Configure HiddenLayer behavior using the `HiddenLayerParams` object:

```python
from hiddenlayer_openai_guardrails import HiddenLayerParams

params = HiddenLayerParams(
    project_id="my-project",       # Optional: HiddenLayer project ID for policy routing
    model="gpt-4o-mini",            # Optional: Model name for tracking (auto-detected from agent if not set)
    requester_id="my-app-v1",      # Optional: Identifier for tracking requests (default: "hiddenlayer-openai-integration")
)
```

All fields are optional. If `model` is not provided, it will be automatically detected from the agent's model configuration.

### Usage

#### Basic Agent with Guardrails

The `Agent` class mirrors `agents.Agent` but adds HiddenLayer guardrails to the agent and all tools.
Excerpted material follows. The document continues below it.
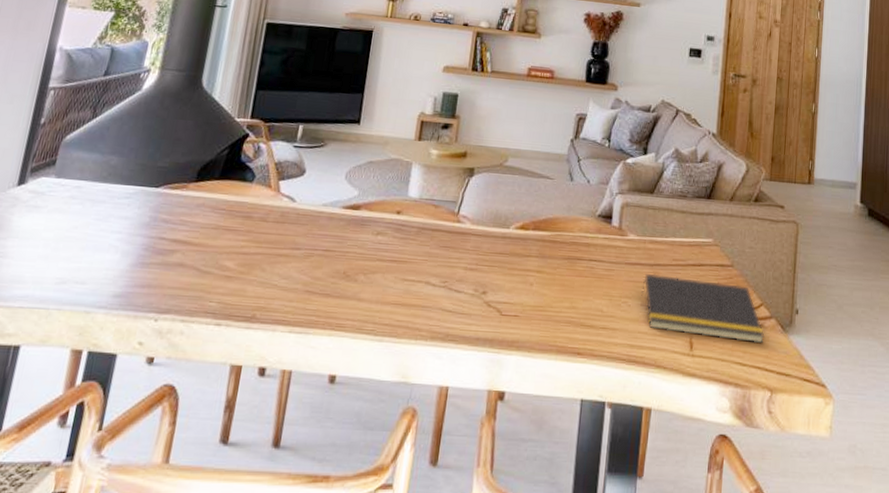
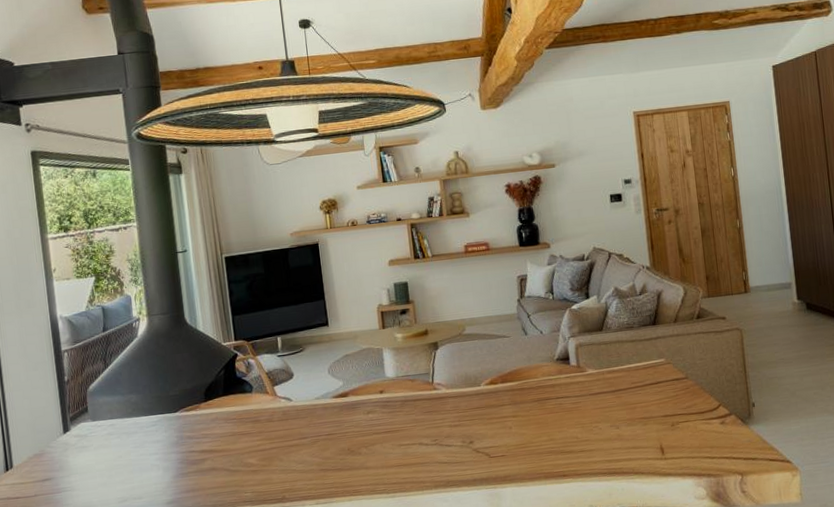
notepad: present [641,273,765,344] -> none [608,392,728,444]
Guardrails automatically block malicious content:

```python
from agents import Runner, function_tool
from agents.run import RunConfig
from hiddenlayer_openai_guardrails import Agent, HiddenLayerParams


@function_tool
def get_weather(city: str) -> str:
    """returns weather info for the specified city."""
    return f"The weather in {city} is sunny"


# Configure HiddenLayer parameters
params = HiddenLayerParams(
    project_id="my-project",  # optional: for policy routing
)

agent = Agent(
    name="Haiku agent",
    instructions="Always respond in haiku form",
    model="gpt-4o-mini",
    tools=[get_weather],  # tool input/output are screened by HiddenLayer
    hiddenlayer_params=params,  # optional: defaults will be used if not provided
)

result = Runner.run_sync(
    agent,
    "What's the weather in Toronto",
    run_config=RunConfig(tracing_disabled=True),
)
print(result.final_output)
```

#### Redacting Input and Output

Since OpenAI's guardrails can only block (not redact), this library provides helper functions for content redaction:

```python
from agents import Runner
from hiddenlayer_openai_guardrails import (
    Agent,
    HiddenLayerParams,
    redact_input,
    redact_output,
    InputBlockedError,
    OutputBlockedError,
)

# Configure HiddenLayer parameters
params = HiddenLayerParams(project_id="my-project")

agent = Agent(
    name="Assistant",
    instructions="You are a helpful assistant.",
    hiddenlayer_params=params,
)

try:
    # Redact sensitive info from user input before processing
    safe_input = await redact_input(
        user_input,
        hiddenlayer_params=params,
    )

    # Run agent (guardrails will block malicious content)
    result = await Runner.run(agent, safe_input)

    # Redact sensitive info from output before showing to user
    safe_output = await redact_output(
        result.final_output,
        hiddenlayer_params=params,
    )
    print(safe_output)

except InputBlockedError:
    print("Input was blocked by HiddenLayer")
except OutputBlockedError:
    print("Output was blocked by HiddenLayer")
```

#### Redacting Streamed Output

For streaming responses, use `redact_streamed_output` to buffer, scan, and replay content:

```python
from agents import Runner
from hiddenlayer_openai_guardrails import Agent, HiddenLayerParams, redact_streamed_output

# Configure HiddenLayer parameters
params = HiddenLayerParams(project_id="my-project")

agent = Agent(
    name="Assistant",
    instructions="Help users",
    hiddenlayer_params=params,
)
result = Runner.run_streamed(agent, user_input)

async for chunk in redact_streamed_output(result, hiddenlayer_params=params):
    print(chunk, end="", flush=True)
```

### How it works

- `hiddenlayer_openai_guardrails.agents.Agent` returns a regular `agents.Agent` configured with:
  - Agent-level input/output guardrails that analyze user and assistant messages.
  - Tool-level guardrails that inspect arguments before execution and outputs afterward.
- Guardrails rely on `AsyncHiddenLayer.interactions.analyze` and will raise when HiddenLayer signals a blocking action.

### Development

- Run tests after installing dev deps (`pytest` and `pytest-asyncio`): `pytest tests`
- Code lives in `src/hiddenlayer_openai_guardrails/agents.py`; tests are in `tests/test_agents.py`.